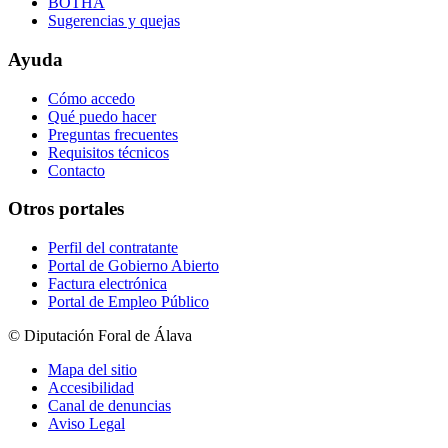
BOTHA
Sugerencias y quejas
Ayuda
Cómo accedo
Qué puedo hacer
Preguntas frecuentes
Requisitos técnicos
Contacto
Otros portales
Perfil del contratante
Portal de Gobierno Abierto
Factura electrónica
Portal de Empleo Público
© Diputación Foral de Álava
Mapa del sitio
Accesibilidad
Canal de denuncias
Aviso Legal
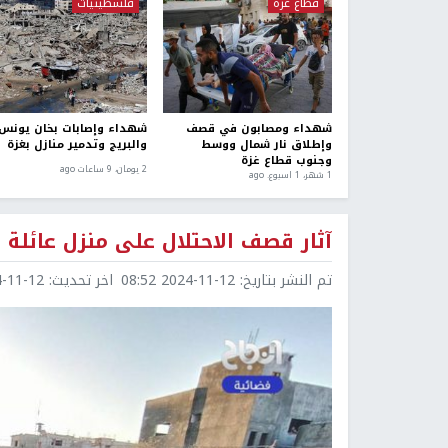
قطاع غزة
فلسطينيات
شهداء ومصابون في قصف
شهداء وإصابات بخان يونس
وإطلاق نار شمال ووسط
والبريج وتدمير منازل بغزة
وجنوب قطاع غزة
2 يومان، 9 ساعات ago
1 شهر، 1 اسبوع. ago
آثار قصف الاحتلال على منزل عائلة 
تم النشر بتاريخ:
2024-11-12 08:52
اخر تحديث:
1-12 09:12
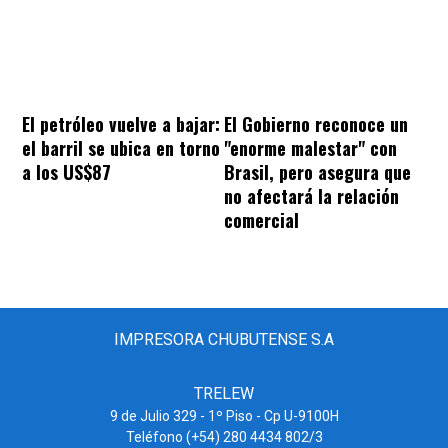
El petróleo vuelve a bajar:
El Gobierno reconoce un
el barril se ubica en torno
"enorme malestar" con
a los US$87
Brasil, pero asegura que
no afectará la relación
comercial
IMPRESORA CHUBUTENSE S.A
TRELEW
9 de Julio 329 - 1º Piso - Cp U-9100H
Teléfono (+54) 280 4434 802/3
-*-*-
[Task statement] Among the lines above, the one with "Accesibilidad" opens the part to repeat and the one with "آثار قصف الاحتلال على منزل عائلة" closes it; repeat only that part exactly, with no pictures.

[Written response]
Accesibilidad
Canal de denuncias
Aviso Legal
قطاع غزة
فلسطينيات
شهداء ومصابون في قصف
شهداء وإصابات بخان يونس
وإطلاق نار شمال ووسط
والبريج وتدمير منازل بغزة
وجنوب قطاع غزة
2 يومان، 9 ساعات ago
1 شهر، 1 اسبوع. ago
آثار قصف الاحتلال على منزل عائلة 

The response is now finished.